La langue de chez nous

La langue de chez nous

Par Jean-Louis Gauthier, Rédacteur en chef

Crédit photo: istockphoto.com

C’est l’abbé Jean Ratté qui le donnait. Il avait étudié le théâtre à Paris avec la comédienne Tania Balachova.

 Paris! Tania Balachova! Tout cela me semblait bien exotique. Paris, la tour Eiffel, les quais de la Seine, Notre-Dame. Quant à cette Tania, je l’imaginais, allez savoir pourquoi, portant turban et parlant à la française, avec un léger accent russe et moult gestes.

Notre bon abbé Ratté avait donc appris là-bas, dans les vieux pays, à bien parler français, à articuler en détachant parfaitement les syllabes, contrairement à nous qui les avalions tout rond.

Il nous apprenait à notre tour à prononcer. Il corrigeait aussi nos fautes, qui étaient nombreuses, très nombreuses, à commencer par les mots anglais qui émaillaient notre discours alors que nous ne savions même pas qu’ils appartenaient à une autre langue que la nôtre. Ainsi, je fus très étonné le jour où je découvrais que l’expression sleeping bag n’était pas française. «Vous dormirez bien mieux dans un sac de couchage», avait repris l’abbé Ratté.

Nous étions au quart sinon à moitié bilingues sans même le savoir, baragouinant deux langues sans en maîtriser une seule.

Tout cela pour dire que cet abbé Ratté m’a appris à aimer le français et à bien le parler, en tout cas le mieux possible. Quand je revenais à la maison, aux vacances, je reprenais mes frères. «On ne dit pas tire, mais pneu.» Et, comme l’aurait fait l’abbé Ratté, je m’empressais d’ajouter: «Tu verras, ça roule bien mieux avec des pneus!»

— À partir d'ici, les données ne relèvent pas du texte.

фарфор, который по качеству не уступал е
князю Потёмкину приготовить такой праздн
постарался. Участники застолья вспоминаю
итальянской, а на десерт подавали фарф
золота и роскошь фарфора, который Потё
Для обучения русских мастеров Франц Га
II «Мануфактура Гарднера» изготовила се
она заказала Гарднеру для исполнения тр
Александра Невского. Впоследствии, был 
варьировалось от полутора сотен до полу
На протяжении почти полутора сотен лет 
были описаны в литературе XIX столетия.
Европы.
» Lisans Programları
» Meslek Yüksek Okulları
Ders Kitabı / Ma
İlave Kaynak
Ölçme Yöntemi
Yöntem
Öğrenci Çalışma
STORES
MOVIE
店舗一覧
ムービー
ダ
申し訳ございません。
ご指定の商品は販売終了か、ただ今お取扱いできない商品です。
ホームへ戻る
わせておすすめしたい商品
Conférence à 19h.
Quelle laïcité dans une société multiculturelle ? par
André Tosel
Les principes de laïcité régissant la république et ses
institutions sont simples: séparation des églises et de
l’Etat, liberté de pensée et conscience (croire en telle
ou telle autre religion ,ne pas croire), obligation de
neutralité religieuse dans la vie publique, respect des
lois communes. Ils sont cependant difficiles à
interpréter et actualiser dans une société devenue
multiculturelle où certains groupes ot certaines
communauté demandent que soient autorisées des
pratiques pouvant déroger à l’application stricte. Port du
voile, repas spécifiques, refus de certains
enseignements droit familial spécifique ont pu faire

Encore aujourd’hui, il m’arrive de les reprendre. C’est plus fort que moi. Il me semble même que c’est là un cadeau que je leur offre. «On ne dit pas une tarte au coconut, mais une tarte à la noix de coco... C’est bien meilleur à la noix de coco, c’est bien meilleur!»

 N’allez surtout pas croire que je suis un expert en la matière. J’ai encore de la difficulté avec le participe passé, certains participes passés ! Aussi, ai-je une admiration sans bornes pour ceux et celles qui connaissent très bien la langue, comme notre réviseure, Marie-Thérèse. J’en profite pour lui rendre hommage, elle qui pratique un métier de l’ombre, mais sans qui les textes que vous lisez dans Bel Âge n’auraient pas la même teneur, la même qualité.

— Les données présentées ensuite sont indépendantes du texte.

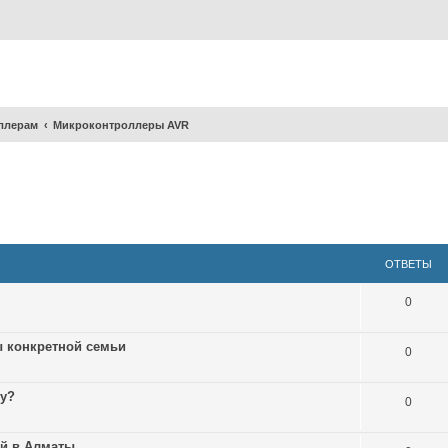
ллерам
Микроконтроллеры AVR
ширенный поиск
ОТВЕТЫ
0
ы конкретной семьи
0
гу?
0
ей в Алматы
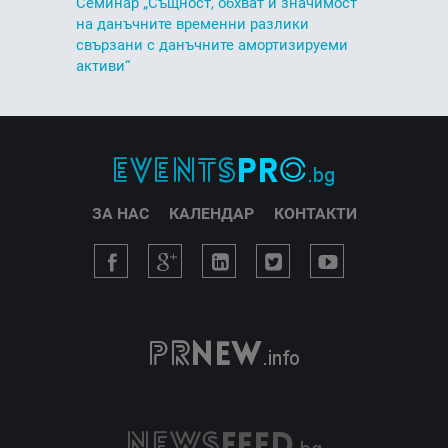
Семинар „Същност, обхват и значимост
на данъчните временни разлики
свързани с данъчните амортизируеми
активи“
ЗА НАС
КАЛЕНДАР
КОНТАКТИ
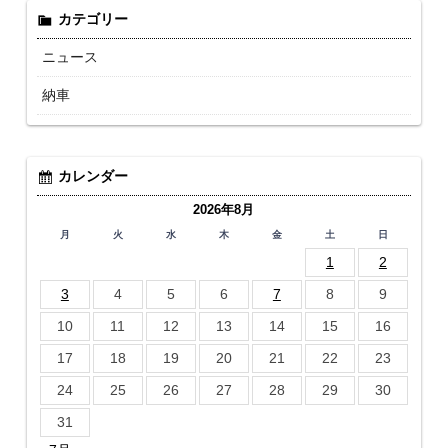
カテゴリー
ニュース
納車
カレンダー
2026年8月
月
火
水
木
金
土
日
1
2
3
4
5
6
7
8
9
10
11
12
13
14
15
16
17
18
19
20
21
22
23
24
25
26
27
28
29
30
31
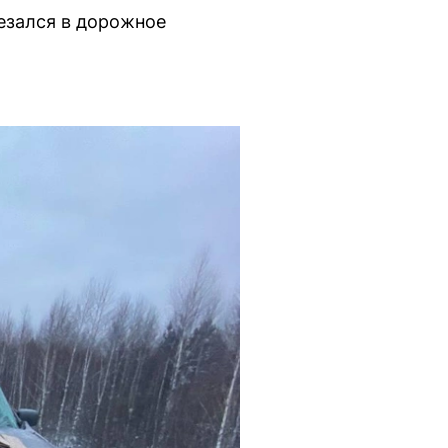
езался в дорожное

Je rage quand je fais une faute, une grosse faute, et j’apprécie qu’on me le dise, même si mon orgueil en prend parfois un coup. Je ne comprends pas ceux qui se choquent quand on les reprend et vous répondent tout de go: «Tu m’as compris, c’est le principal.» 

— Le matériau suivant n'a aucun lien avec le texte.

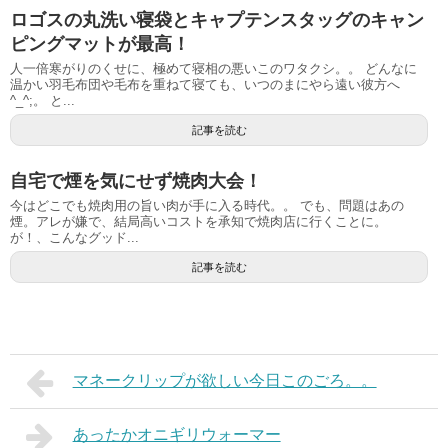
ロゴスの丸洗い寝袋とキャプテンスタッグのキャン
ピングマットが最高！
人一倍寒がりのくせに、極めて寝相の悪いこのワタクシ。。 どんなに
温かい羽毛布団や毛布を重ねて寝ても、いつのまにやら遠い彼方へ
^_^;。 と...
記事を読む
自宅で煙を気にせず焼肉大会！
今はどこでも焼肉用の旨い肉が手に入る時代。。 でも、問題はあの
煙。アレが嫌で、結局高いコストを承知で焼肉店に行くことに。
が！、こんなグッド...
記事を読む
マネークリップが欲しい今日このごろ。。
あったかオニギリウォーマー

Non, le principal, c’est de tendre vers la perfection, même si on sait bien qu’on n’y parviendra jamais. Ce qui mérite d’être dit mérite d’être bien dit. Car respecter sa langue, c’est se respecter. C’est aussi respecter tous ceux et celles qui nous ont précédés, ces hommes et ces femmes qui se sont battus pour garder vivants tous les mots qui nous habitent et que nous habitons, qui sont à la fois notre âme, notre miroir, notre identité et notre personnalité. Ces hommes et ces femmes qui ont fait en sorte que nos mots ne meurent pas. Mots de tous les jours, vêtus des plus simples atours, et mots en habits du dimanche qui ont traversé les années pour se rendre jusqu’à nous. Comment ne pas voir ici l’occasion rêvée de dire tout le bien que l’on pense d’un Fred Pellerin, grand défenseur de notre langue et de notre parlure? Ce Fred Pellerin qui tire les larmes quand il interprète Mommy, nous rappelant que les mots sont fragiles et qu’ils peuvent mourir. J’y vois aussi l’occasion de donner un coup de chapeau à Maryse Baribeau et à Gaston Bellemare qui, chaque automne, nous ramènent ce merveilleux Festival de la poésie de Trois-Rivières. Ils savent eux aussi la force et le prix des mots. Ces mots, chers et précieux, qui nous aident à faire le tour de notre jardin, à mieux nous comprendre, mais aussi à créer des liens, à approcher l’autre, à l’apprivoiser et à nommer le monde.